Given information
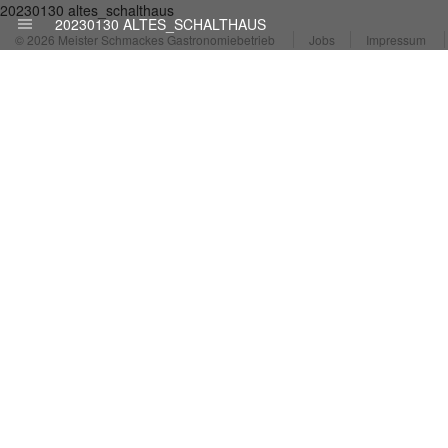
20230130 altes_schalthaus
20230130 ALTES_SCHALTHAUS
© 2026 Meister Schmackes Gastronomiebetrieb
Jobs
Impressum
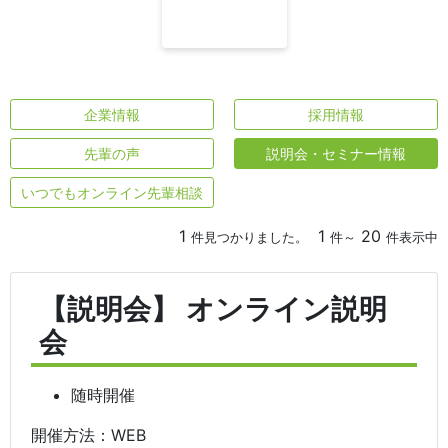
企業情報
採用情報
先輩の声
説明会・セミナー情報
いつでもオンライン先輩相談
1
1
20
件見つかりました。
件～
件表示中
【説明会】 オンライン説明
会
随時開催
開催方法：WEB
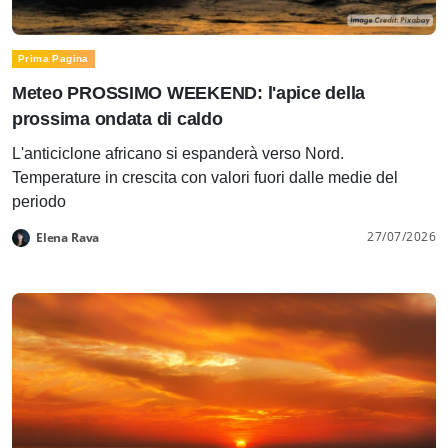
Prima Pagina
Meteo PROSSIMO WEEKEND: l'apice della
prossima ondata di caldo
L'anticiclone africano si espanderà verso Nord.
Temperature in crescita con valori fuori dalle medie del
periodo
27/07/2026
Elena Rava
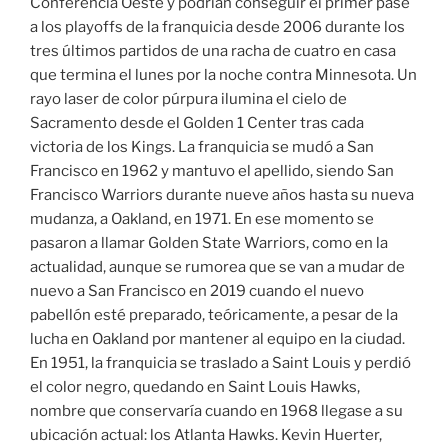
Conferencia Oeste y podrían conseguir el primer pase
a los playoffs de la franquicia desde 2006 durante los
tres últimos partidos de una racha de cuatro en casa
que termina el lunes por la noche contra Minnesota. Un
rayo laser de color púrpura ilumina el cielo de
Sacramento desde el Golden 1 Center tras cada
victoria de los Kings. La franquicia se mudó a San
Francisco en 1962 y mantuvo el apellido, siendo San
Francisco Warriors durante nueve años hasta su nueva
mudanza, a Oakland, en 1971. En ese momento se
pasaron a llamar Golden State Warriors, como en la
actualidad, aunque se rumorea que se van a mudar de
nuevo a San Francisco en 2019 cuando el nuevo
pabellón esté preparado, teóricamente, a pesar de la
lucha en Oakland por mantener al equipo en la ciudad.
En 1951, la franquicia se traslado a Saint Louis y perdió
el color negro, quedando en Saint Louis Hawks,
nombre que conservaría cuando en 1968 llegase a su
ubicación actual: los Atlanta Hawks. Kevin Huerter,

---

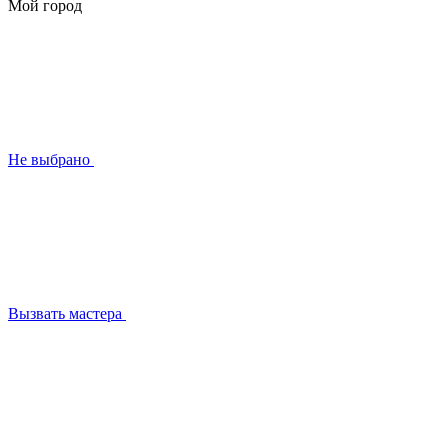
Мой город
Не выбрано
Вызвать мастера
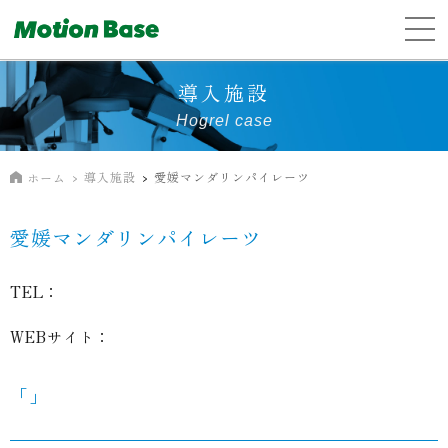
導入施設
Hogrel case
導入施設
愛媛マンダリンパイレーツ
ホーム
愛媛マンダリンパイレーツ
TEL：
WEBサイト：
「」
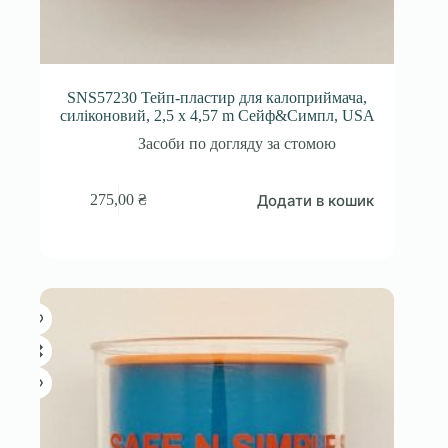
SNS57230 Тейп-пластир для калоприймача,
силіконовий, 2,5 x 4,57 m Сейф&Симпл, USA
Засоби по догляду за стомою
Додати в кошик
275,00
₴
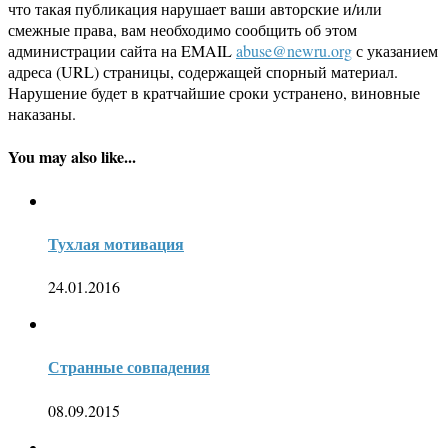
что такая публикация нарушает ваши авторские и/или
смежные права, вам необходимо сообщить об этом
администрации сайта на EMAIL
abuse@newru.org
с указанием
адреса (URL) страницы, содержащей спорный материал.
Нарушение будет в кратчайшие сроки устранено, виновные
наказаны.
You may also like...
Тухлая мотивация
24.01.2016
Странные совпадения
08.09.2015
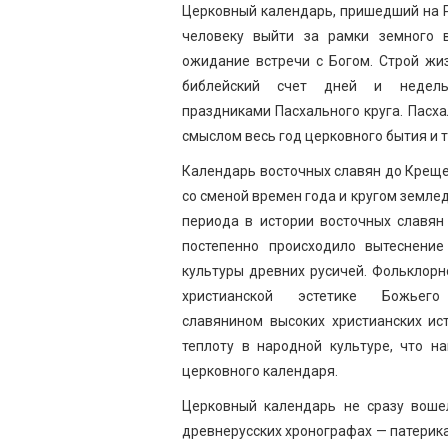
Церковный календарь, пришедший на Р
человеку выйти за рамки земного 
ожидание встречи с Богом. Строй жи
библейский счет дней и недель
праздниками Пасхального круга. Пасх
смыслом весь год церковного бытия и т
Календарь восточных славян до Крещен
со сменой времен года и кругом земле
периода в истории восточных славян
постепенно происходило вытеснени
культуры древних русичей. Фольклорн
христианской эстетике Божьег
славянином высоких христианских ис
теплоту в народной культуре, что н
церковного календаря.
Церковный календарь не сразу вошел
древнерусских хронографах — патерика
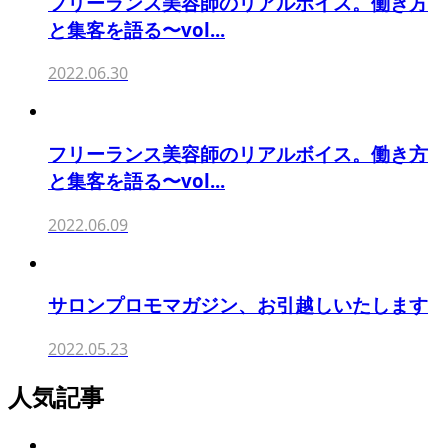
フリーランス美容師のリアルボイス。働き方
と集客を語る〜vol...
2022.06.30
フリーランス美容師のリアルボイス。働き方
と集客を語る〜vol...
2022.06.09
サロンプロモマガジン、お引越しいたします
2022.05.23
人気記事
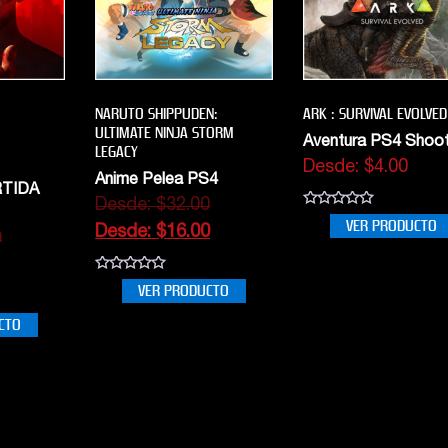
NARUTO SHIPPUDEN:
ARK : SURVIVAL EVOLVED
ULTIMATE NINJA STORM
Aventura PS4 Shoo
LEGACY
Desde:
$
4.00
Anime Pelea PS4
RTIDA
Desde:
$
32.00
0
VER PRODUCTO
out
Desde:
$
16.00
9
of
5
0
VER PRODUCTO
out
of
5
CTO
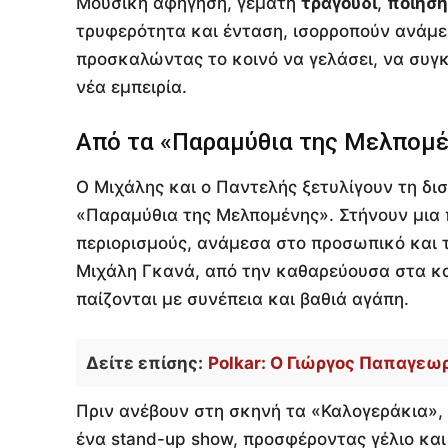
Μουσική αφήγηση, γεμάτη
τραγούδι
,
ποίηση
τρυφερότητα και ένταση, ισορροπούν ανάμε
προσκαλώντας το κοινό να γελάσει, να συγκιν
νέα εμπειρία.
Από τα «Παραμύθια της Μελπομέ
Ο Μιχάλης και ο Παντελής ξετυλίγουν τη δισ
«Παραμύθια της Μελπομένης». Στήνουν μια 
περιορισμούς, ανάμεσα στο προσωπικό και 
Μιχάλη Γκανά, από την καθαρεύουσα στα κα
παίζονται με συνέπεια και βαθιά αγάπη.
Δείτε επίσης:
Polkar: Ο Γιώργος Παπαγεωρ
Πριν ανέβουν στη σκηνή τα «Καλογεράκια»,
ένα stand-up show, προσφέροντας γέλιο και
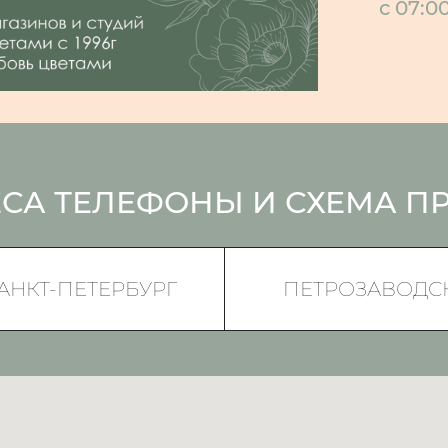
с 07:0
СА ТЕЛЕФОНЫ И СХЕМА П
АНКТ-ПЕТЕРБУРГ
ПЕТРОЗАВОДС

==

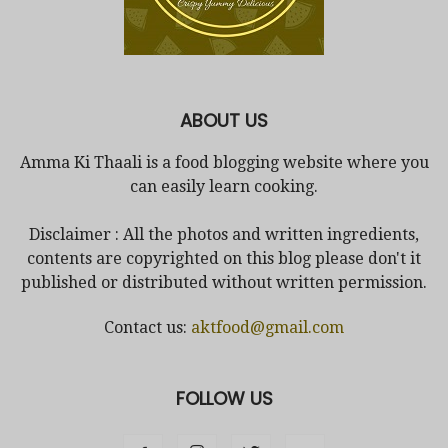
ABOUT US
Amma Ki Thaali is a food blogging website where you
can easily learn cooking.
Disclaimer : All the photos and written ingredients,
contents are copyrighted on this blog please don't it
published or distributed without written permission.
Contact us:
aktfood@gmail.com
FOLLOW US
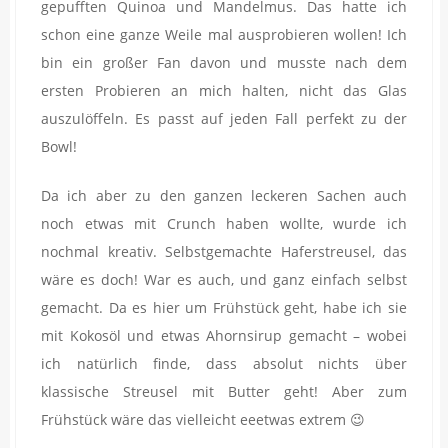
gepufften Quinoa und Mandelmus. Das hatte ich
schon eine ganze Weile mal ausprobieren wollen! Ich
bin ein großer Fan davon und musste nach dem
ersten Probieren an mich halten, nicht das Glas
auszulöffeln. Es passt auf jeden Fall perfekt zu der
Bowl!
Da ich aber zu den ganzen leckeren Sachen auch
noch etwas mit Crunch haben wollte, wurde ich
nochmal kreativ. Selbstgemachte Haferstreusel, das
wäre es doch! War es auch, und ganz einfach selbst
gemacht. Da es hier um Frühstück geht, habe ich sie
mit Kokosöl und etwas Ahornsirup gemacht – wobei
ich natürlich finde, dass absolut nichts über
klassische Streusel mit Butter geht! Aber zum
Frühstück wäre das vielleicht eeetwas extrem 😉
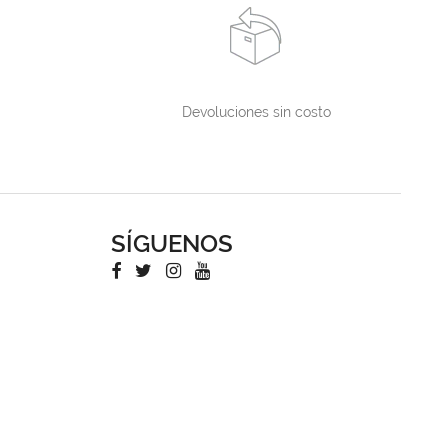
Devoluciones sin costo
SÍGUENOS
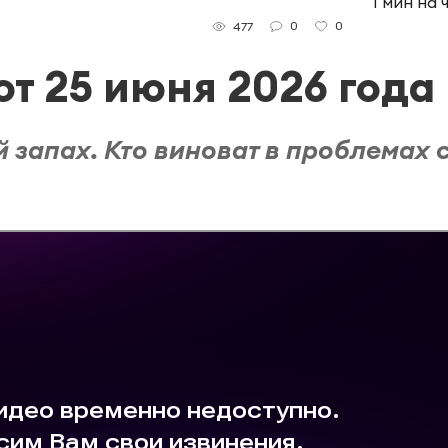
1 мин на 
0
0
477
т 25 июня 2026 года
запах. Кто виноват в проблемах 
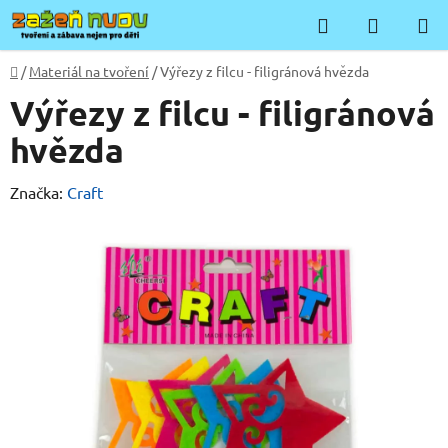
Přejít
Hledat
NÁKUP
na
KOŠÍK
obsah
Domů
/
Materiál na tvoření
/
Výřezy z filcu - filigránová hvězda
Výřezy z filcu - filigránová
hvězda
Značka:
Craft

Task goal
List each line from the rows above that contains the string "церковного", and copy each one in full. Matching is case-sensitive.

Exercise solution
смыслом весь год церковного бытия и т
церковного календаря.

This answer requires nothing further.